Yasunori Kagoike, operator of a nationalistic school, gives a sworn testimony during a session of parliament in Tokyo on March 23, 2017. Japanese Prime Minister Shinzo Abe’s approval rating has fallen sharply, an opinion poll showed on March 20, as scandals erode public confidence in a government now in its fifth year. Kagoike recently claimed he received a 8,800 USD donation from Abe for his primary school, plans for which now have been put on ice. / AFP PHOTO / JIJI PRESS / STR / Japan OUT
A controversial nationalist educator said under oath Thursday he had received a donation for his school from Japanese Prime Minister Shinzo Abe despite the premier’s repeated denials in an intensifying political scandal that has gripped the country.
The nationally televised testimony by Yasunori Kagoike came as his reportedly shady purchase of government land at a huge discount has dominated media coverage for weeks.

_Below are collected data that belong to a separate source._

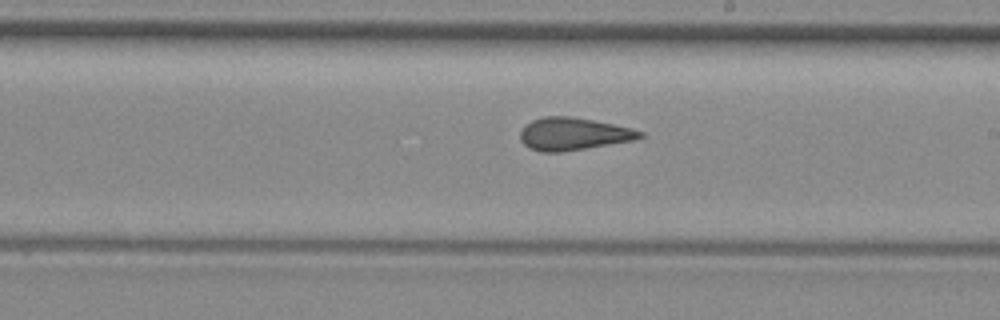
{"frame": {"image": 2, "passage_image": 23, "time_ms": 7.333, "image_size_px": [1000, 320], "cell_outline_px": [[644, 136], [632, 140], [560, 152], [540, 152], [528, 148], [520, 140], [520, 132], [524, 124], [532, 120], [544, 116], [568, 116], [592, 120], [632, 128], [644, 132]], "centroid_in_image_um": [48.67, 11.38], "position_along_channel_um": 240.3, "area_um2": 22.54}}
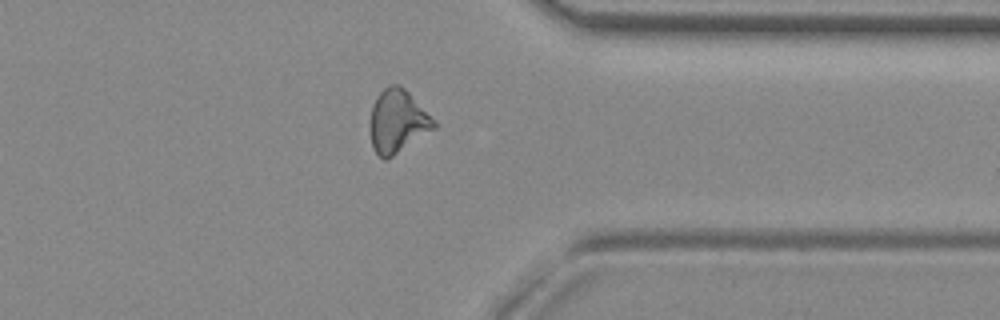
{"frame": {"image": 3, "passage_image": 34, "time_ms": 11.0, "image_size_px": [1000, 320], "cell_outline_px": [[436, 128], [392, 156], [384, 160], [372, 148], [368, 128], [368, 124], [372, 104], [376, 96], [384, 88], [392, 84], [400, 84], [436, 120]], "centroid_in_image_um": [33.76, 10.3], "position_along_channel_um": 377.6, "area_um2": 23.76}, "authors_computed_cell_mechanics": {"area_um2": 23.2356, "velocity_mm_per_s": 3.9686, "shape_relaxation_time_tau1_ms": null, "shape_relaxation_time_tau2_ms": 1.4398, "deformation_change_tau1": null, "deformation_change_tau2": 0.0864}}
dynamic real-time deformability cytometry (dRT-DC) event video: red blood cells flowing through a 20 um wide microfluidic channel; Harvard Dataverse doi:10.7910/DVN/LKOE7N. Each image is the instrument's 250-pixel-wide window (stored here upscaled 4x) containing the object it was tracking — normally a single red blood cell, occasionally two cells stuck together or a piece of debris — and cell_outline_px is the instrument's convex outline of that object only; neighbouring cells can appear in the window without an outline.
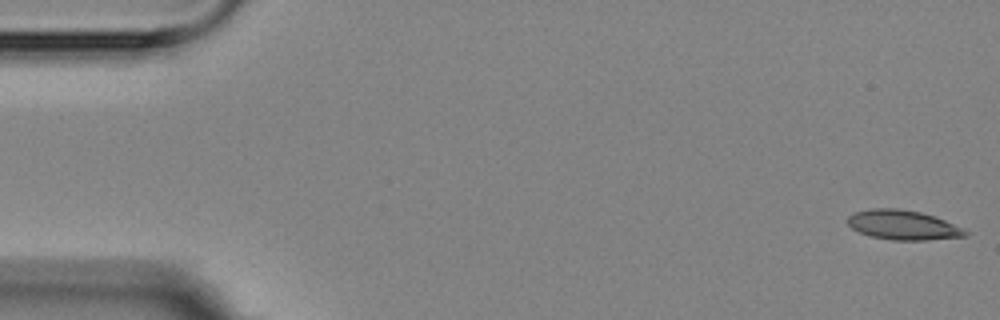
{"species": "Egyptian fruit bat (a non-hibernating species)", "species_latin": "Rousettus aegyptiacus", "temperature_condition": "room temperature", "stored_images_in_passage": 6, "camera_frame_rate_fps": 3000, "um_per_image_px": 0.085, "animal": {"sex": "female"}, "frame": {"image": 1, "passage_image": 1, "time_ms": 0.0, "image_size_px": [1000, 320], "cell_outline_px": [[968, 236], [928, 240], [892, 240], [868, 236], [852, 228], [848, 224], [848, 216], [856, 212], [872, 208], [896, 208], [920, 212], [944, 220], [964, 228], [968, 232]], "centroid_in_image_um": [76.76, 19.13], "position_along_channel_um": 8.2, "area_um2": 20.23}}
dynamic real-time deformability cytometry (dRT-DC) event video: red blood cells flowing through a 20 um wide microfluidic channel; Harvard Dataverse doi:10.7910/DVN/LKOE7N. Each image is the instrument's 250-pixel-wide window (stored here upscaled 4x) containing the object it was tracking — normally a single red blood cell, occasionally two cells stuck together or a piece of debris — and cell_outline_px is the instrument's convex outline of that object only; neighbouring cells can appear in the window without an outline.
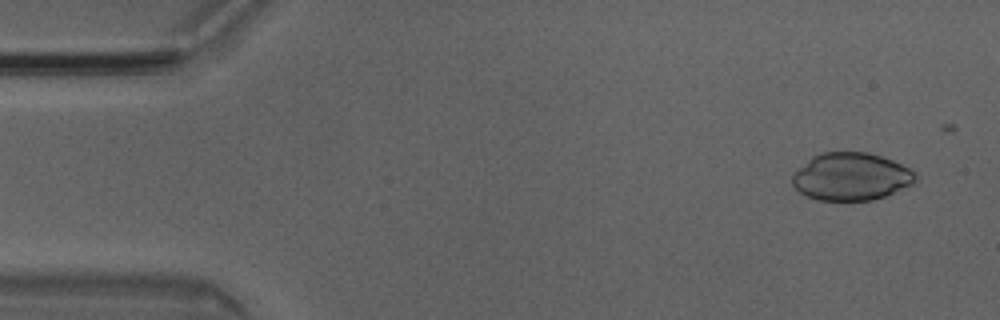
{"species": "Egyptian fruit bat (a non-hibernating species)", "species_latin": "Rousettus aegyptiacus", "temperature_condition": "room temperature", "stored_images_in_passage": 50, "camera_frame_rate_fps": 3000, "um_per_image_px": 0.085, "animal": {"sex": "male"}, "frame": {"image": 1, "passage_image": 3, "time_ms": 0.667, "image_size_px": [1000, 320], "cell_outline_px": [[916, 184], [884, 196], [872, 200], [820, 200], [808, 196], [800, 192], [792, 184], [792, 176], [812, 156], [820, 152], [868, 152], [892, 160], [908, 168], [916, 176]], "centroid_in_image_um": [72.36, 15.01], "position_along_channel_um": 12.6, "area_um2": 33.93}}
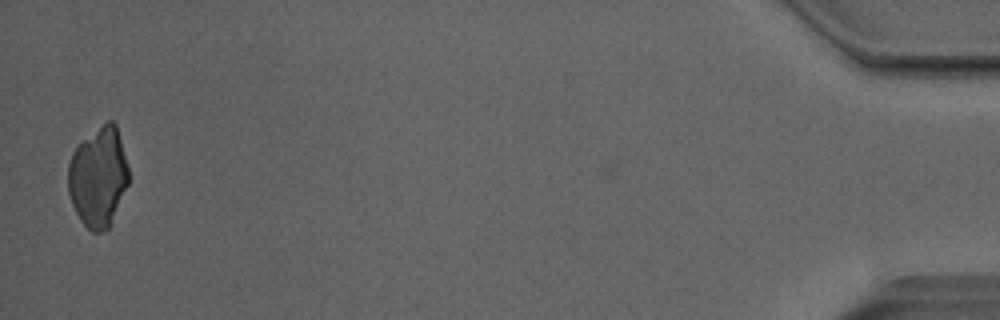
{"frame": {"image": 2, "passage_image": 49, "time_ms": 16.0, "image_size_px": [1000, 320], "cell_outline_px": [[128, 184], [112, 224], [108, 228], [100, 232], [92, 232], [80, 220], [72, 204], [68, 192], [68, 164], [72, 152], [84, 140], [108, 120], [112, 120], [116, 124], [128, 168]], "centroid_in_image_um": [8.35, 15.09], "position_along_channel_um": 426.8, "area_um2": 34.97}}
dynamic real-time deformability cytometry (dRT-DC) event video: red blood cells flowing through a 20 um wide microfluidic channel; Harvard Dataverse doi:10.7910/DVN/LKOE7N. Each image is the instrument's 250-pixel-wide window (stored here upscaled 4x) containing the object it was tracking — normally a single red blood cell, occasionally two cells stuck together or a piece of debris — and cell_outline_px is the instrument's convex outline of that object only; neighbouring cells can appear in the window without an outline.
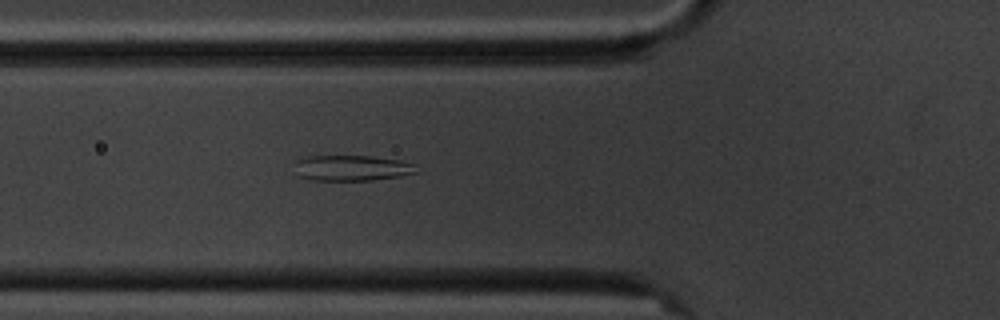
{"species": "common noctule bat (a hibernating species)", "species_latin": "Nyctalus noctula", "temperature_condition": "cold", "stored_images_in_passage": 4, "camera_frame_rate_fps": 3000, "um_per_image_px": 0.085, "animal": {"sex": "male", "body_mass_g": 20.1, "forearm_length_mm": 53.5}, "frame": {"image": 1, "passage_image": 4, "time_ms": 3.333, "image_size_px": [1000, 320], "cell_outline_px": [[416, 172], [400, 176], [372, 180], [312, 180], [300, 176], [296, 160], [308, 156], [372, 156], [400, 160], [416, 164]], "centroid_in_image_um": [29.96, 14.27], "position_along_channel_um": 95.8, "area_um2": 17.92}}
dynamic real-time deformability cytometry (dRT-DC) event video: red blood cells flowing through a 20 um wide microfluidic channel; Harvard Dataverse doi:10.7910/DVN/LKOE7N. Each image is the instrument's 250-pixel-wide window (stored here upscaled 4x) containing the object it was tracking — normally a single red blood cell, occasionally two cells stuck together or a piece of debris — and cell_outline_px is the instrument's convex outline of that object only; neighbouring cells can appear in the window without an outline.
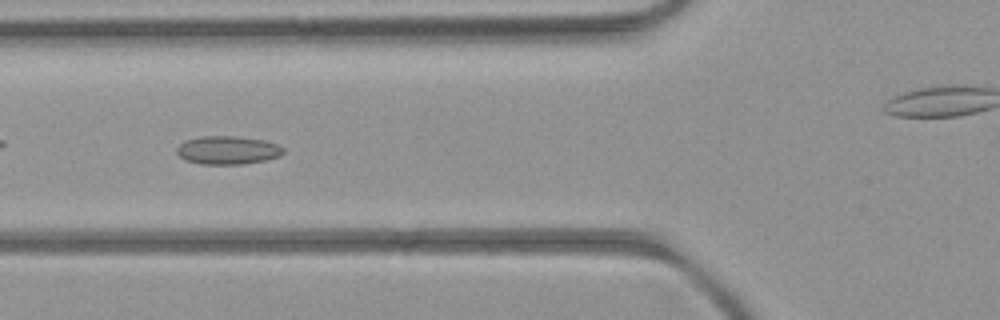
{"species": "common noctule bat (a hibernating species)", "species_latin": "Nyctalus noctula", "temperature_condition": "room temperature", "stored_images_in_passage": 38, "camera_frame_rate_fps": 3000, "um_per_image_px": 0.085, "animal": {"sex": "female", "body_mass_g": 21.9}, "frame": {"image": 1, "passage_image": 5, "time_ms": 1.333, "image_size_px": [1000, 320], "cell_outline_px": [[284, 152], [280, 156], [264, 160], [244, 164], [200, 164], [184, 160], [176, 152], [176, 148], [184, 140], [200, 136], [232, 136], [264, 140], [276, 144], [284, 148]], "centroid_in_image_um": [19.32, 12.76], "position_along_channel_um": 106.5, "area_um2": 17.63}}
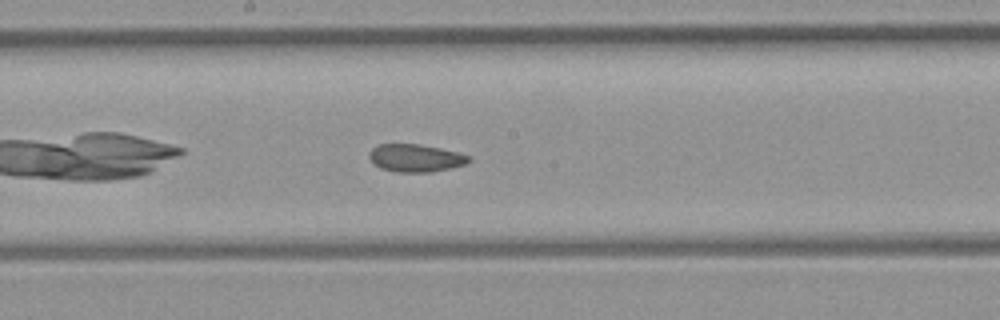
{"frame": {"image": 2, "passage_image": 13, "time_ms": 4.0, "image_size_px": [1000, 320], "cell_outline_px": [[472, 160], [464, 164], [432, 172], [396, 172], [380, 168], [372, 164], [368, 156], [368, 152], [372, 148], [380, 144], [420, 144], [460, 152], [468, 156]], "centroid_in_image_um": [35.28, 13.43], "position_along_channel_um": 212.9, "area_um2": 16.18}}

Abe, whose high approval ratings have taken a hit, has repeatedly denied giving Kagoike money and on more than one occasion offered to resign if he was found to be involved in the land deal.
Analysts have said that there would likely be nothing illegal in such a donation, but if proven it could damage Abe’s credibility given his steadfast denials.
Kagoike operates a kindergarten in western Japan that inculcates pupils with pre-World War II nationalist and native Shinto religious values and has made insulting comments about Chinese and Koreans.
When the controversy erupted last month, he was preparing to open an elementary school on the land purchased from the government at a price reportedly some one-tenth the market value.
The complex scandal has dominated parliamentary deliberations for weeks and his testimony prompted a media frenzy with five networks broadcasting it live.
Kagoike was summoned for questioning by lawmakers after his claim last week that Abe’s wife Akie handed him one million yen ($9,000) in cash in his office in 2015 and said the money was from her husband.
Kagoike offered no proof, but told lawmakers that he vividly remembers the day when Akie Abe visited his kindergarten to deliver a speech.
“She asked her aide to step outside. When it was just the two of us alone in the room, she said ‘This is from Shinzo Abe’ and gave me an envelope containing one million yen as a donation,” he told lawmakers.
“I have heard Madame Akie has (recently) said she absolutely does not remember it. But for us, it was such an honour and I remember it very well,” he said.
Abe’s government quickly issued a fresh denial.
“Of course, Madame Akie has said she has no recollection” of giving him money, Yoshihide Suga, the government’s top spokesman, told a regular briefing.
Kagoike’s testimony came as newspaper opinion surveys have shown declines in support for Abe amid the scandal.
The top-selling Yomiuri Shimbun found that approval for Abe’s government has recently dropped by 10 percentage points to 56 percent.
Though still high, the daily said it marked the biggest monthly fall since Abe took office in December 2012.
Kagoike has drawn enormous public curiosity as his kindergarten promotes eccentric, nationalistic teachings similar to what was taught through the end of the war.
Pupils, for example, memorise an 1890 imperial decree on education blamed for teaching students they must die for the emperor if necessary.